| MATERIAL SUPPLIED |
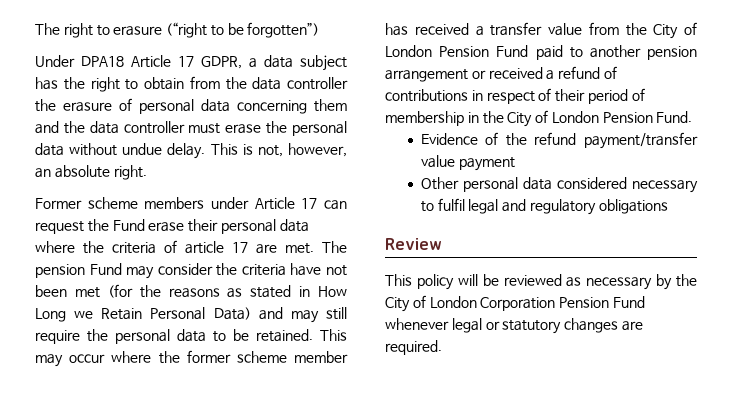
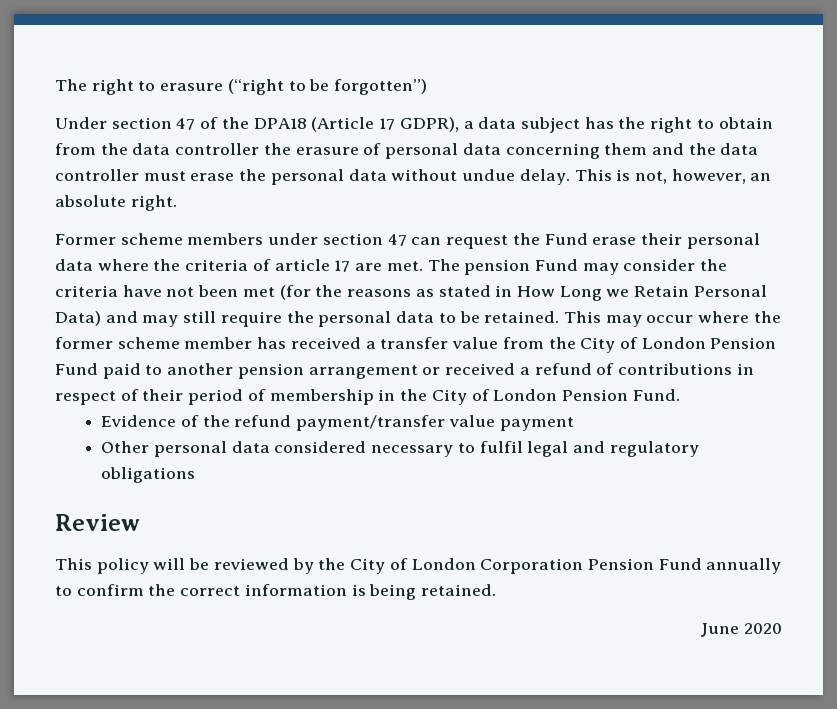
[81,55,242,69] DPA18 Article 17 GDPR, -> [111,117,459,132] section 47 of the DPA18 (Article 17 GDPR),
[254,197,318,210] Article 17 -> [322,233,407,246] section 47
[566,277,653,290] as necessary -> (289, 564) none
[385,318,643,334] [385,340,442,355] whenever legal or statutory changes are required. -> [706,558,782,574] [55,584,497,600] [701,623,782,637] annually to confirm the correct information is being retained. // June 2020

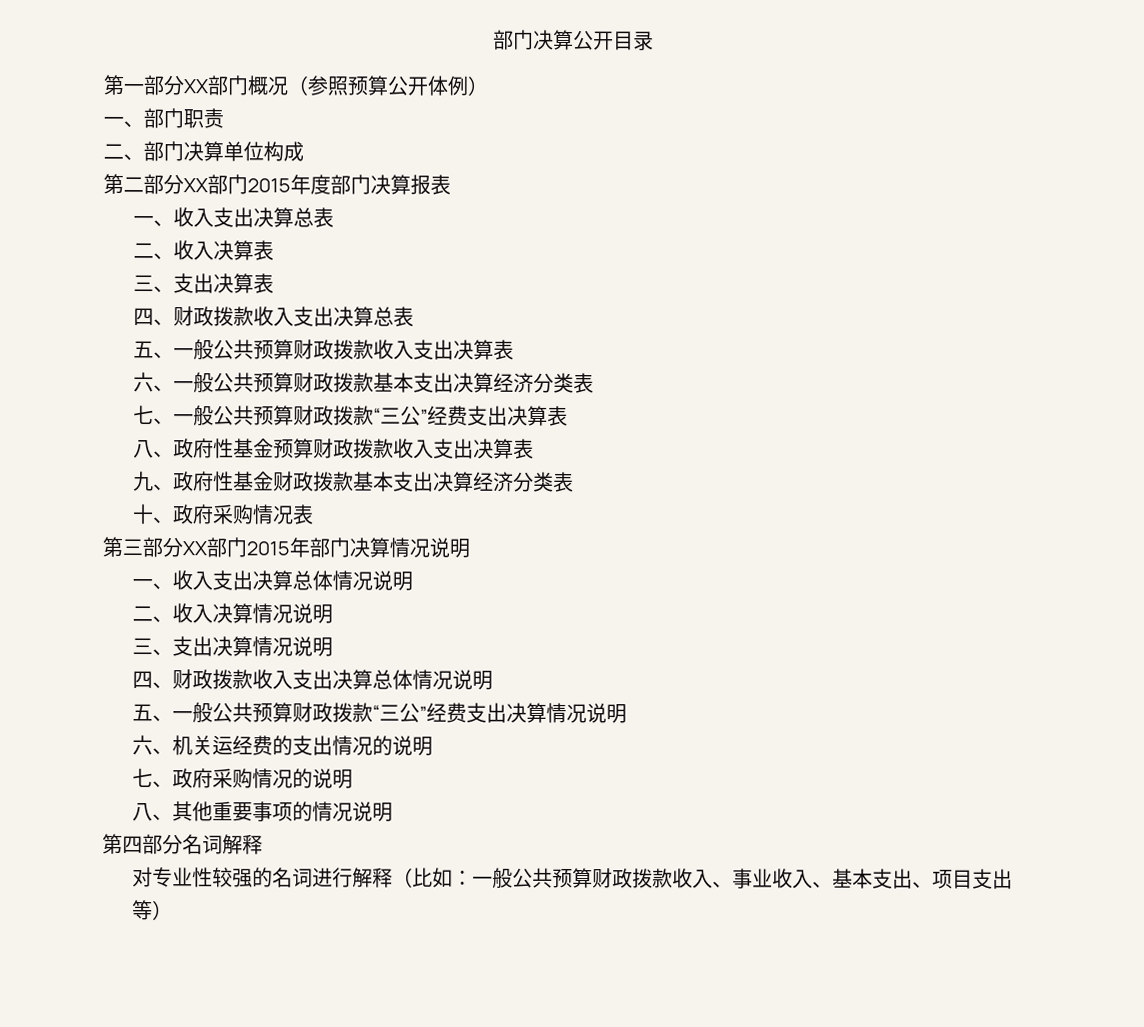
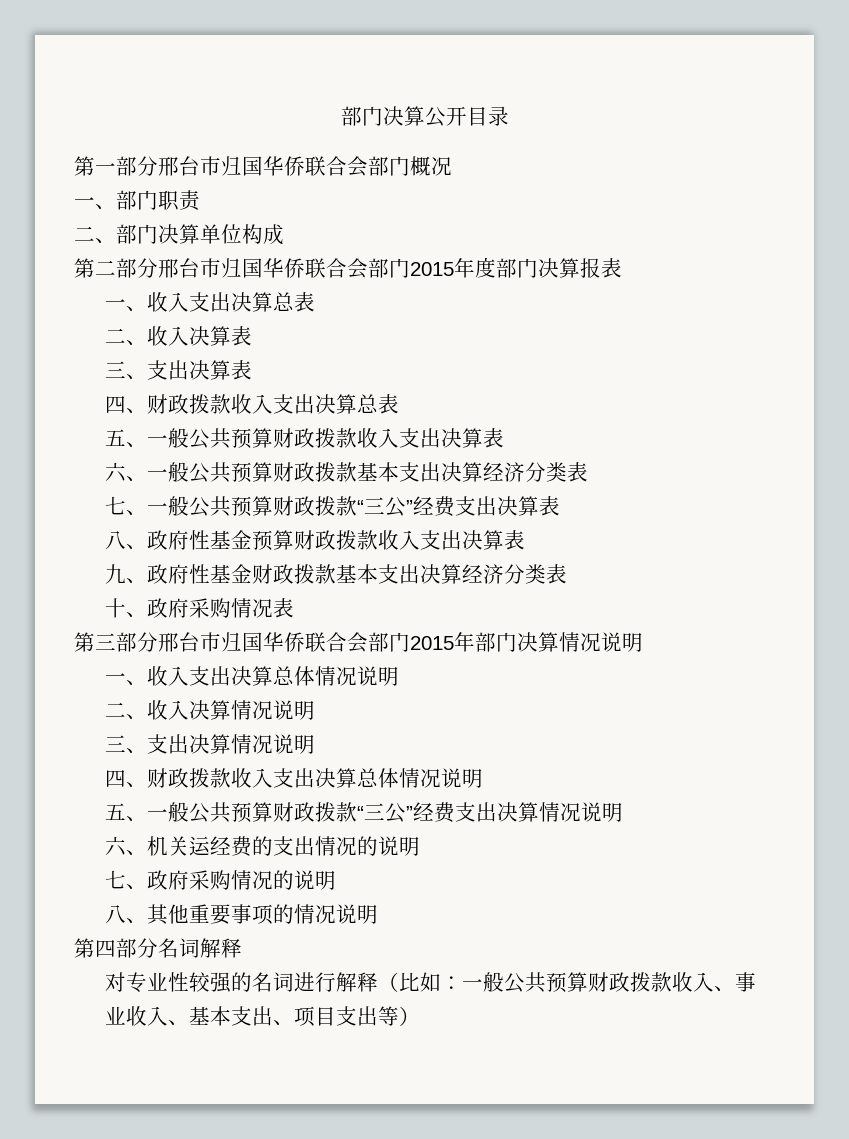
[183,75,488,96] XX部门概况（参照预算公开体例） -> [158,156,452,177] 邢台市归国华侨联合会部门概况
[183,178,208,193] XX -> [158,258,368,279] 邢台市归国华侨联合会
[182,541,207,556] XX -> [158,632,368,653] 邢台市归国华侨联合会

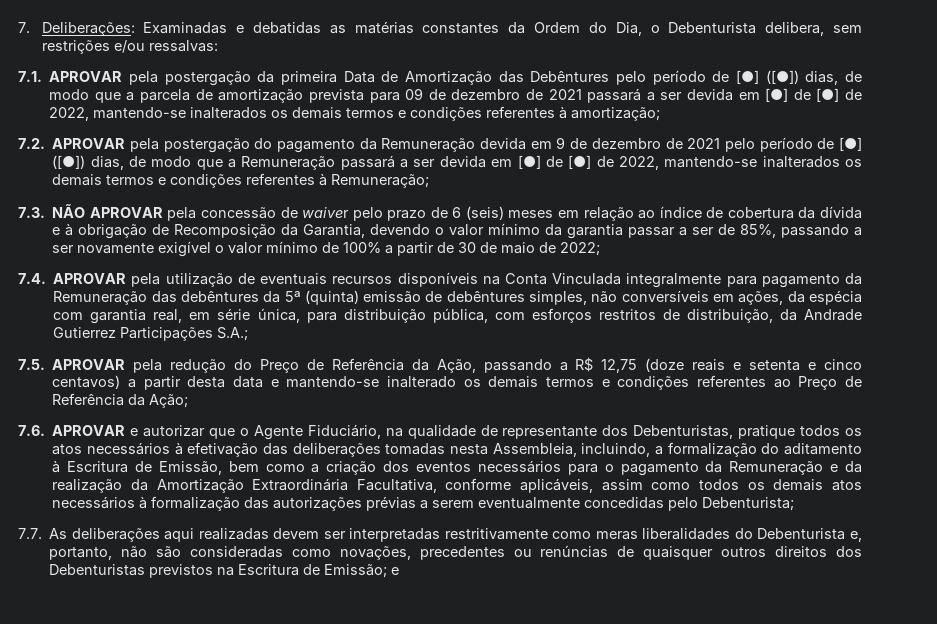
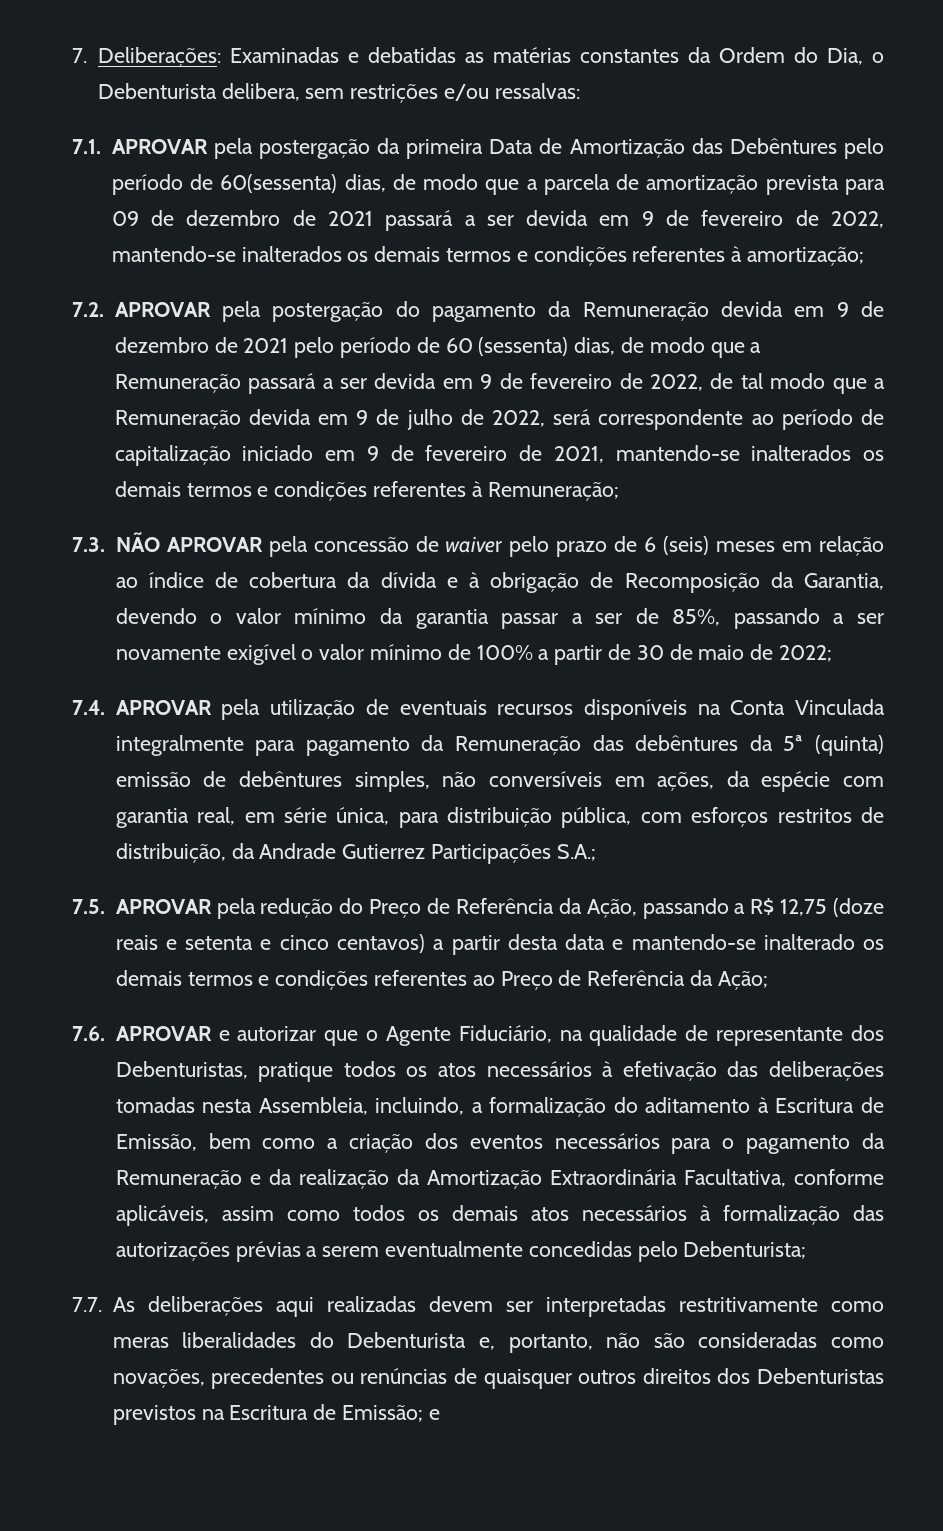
[735,70,799,84] [●] ([●]) -> [220,174,338,193] 60(sessenta)
[765,88,840,102] [●] de [●] -> [641,210,784,226] 9 de fevereiro
[839,137,863,151] [52,155,86,169] [●] ([●]) -> [445,337,569,356] 60 (sessenta)
[517,155,659,170] [●] de [●] de 2022, -> [480,373,885,394] [114,409,884,430] [114,445,604,466] 9 de fevereiro de 2022, de tal modo que a Remuneração devida em 9 de julho de 2022, será correspondente ao período de capitalização iniciado em 9 de fevereiro de 2021,
[809,290,863,305] espécia -> [761,771,831,792] espécie

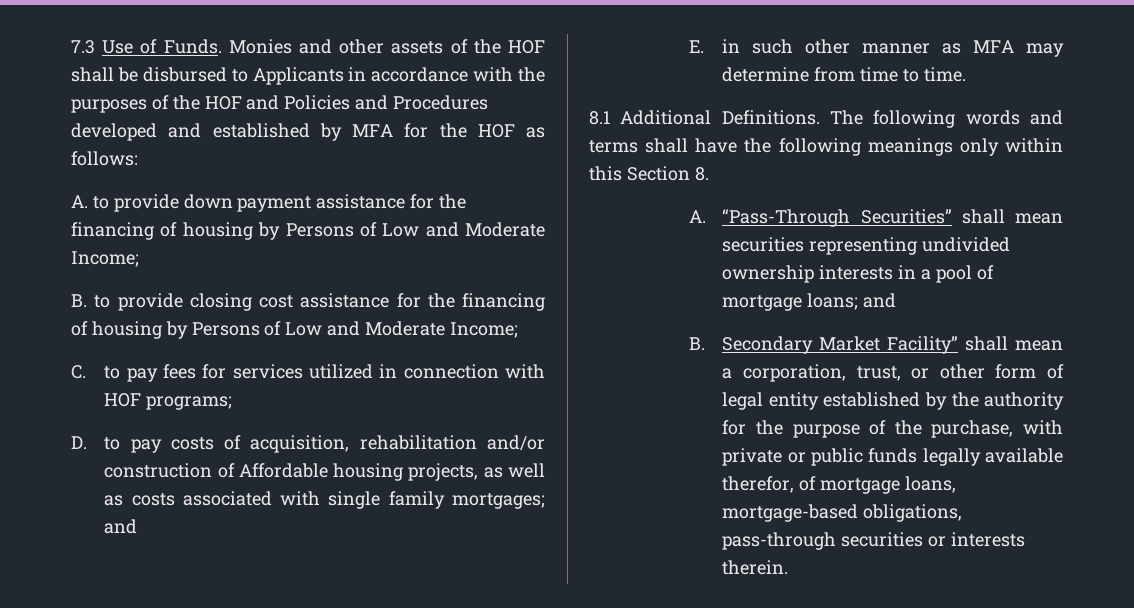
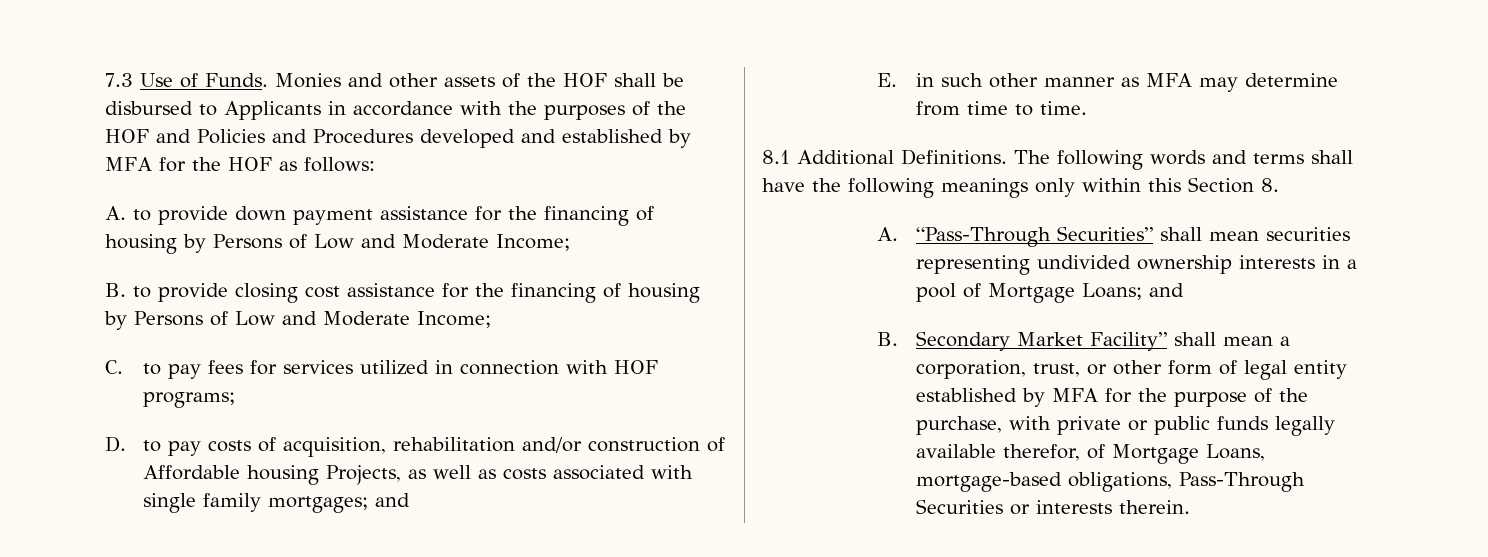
[408,463,479,481] projects, -> [326,465,402,485] Projects,
[722,293,859,311] mortgage loans; -> [987,283,1142,303] Mortgage Loans;
[951,392,1064,410] the authority -> [1051,388,1099,402] MFA
[820,476,957,494] [722,504,963,522] [722,532,924,550] mortgage loans, mortgage-based obligations, pass-through securities -> [1112,444,1266,464] [915,472,1306,492] [915,499,1003,514] Mortgage Loans, mortgage-based obligations, Pass-Through Securities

| TASK DETAILS |
With every picture omitted, write out the material exactly from its first line through the line containing "[566,277,653,290] as necessary".

| RESULT FOR THIS TASK |
[81,55,242,69] DPA18 Article 17 GDPR, -> [111,117,459,132] section 47 of the DPA18 (Article 17 GDPR),
[254,197,318,210] Article 17 -> [322,233,407,246] section 47
[566,277,653,290] as necessary -> (289, 564) none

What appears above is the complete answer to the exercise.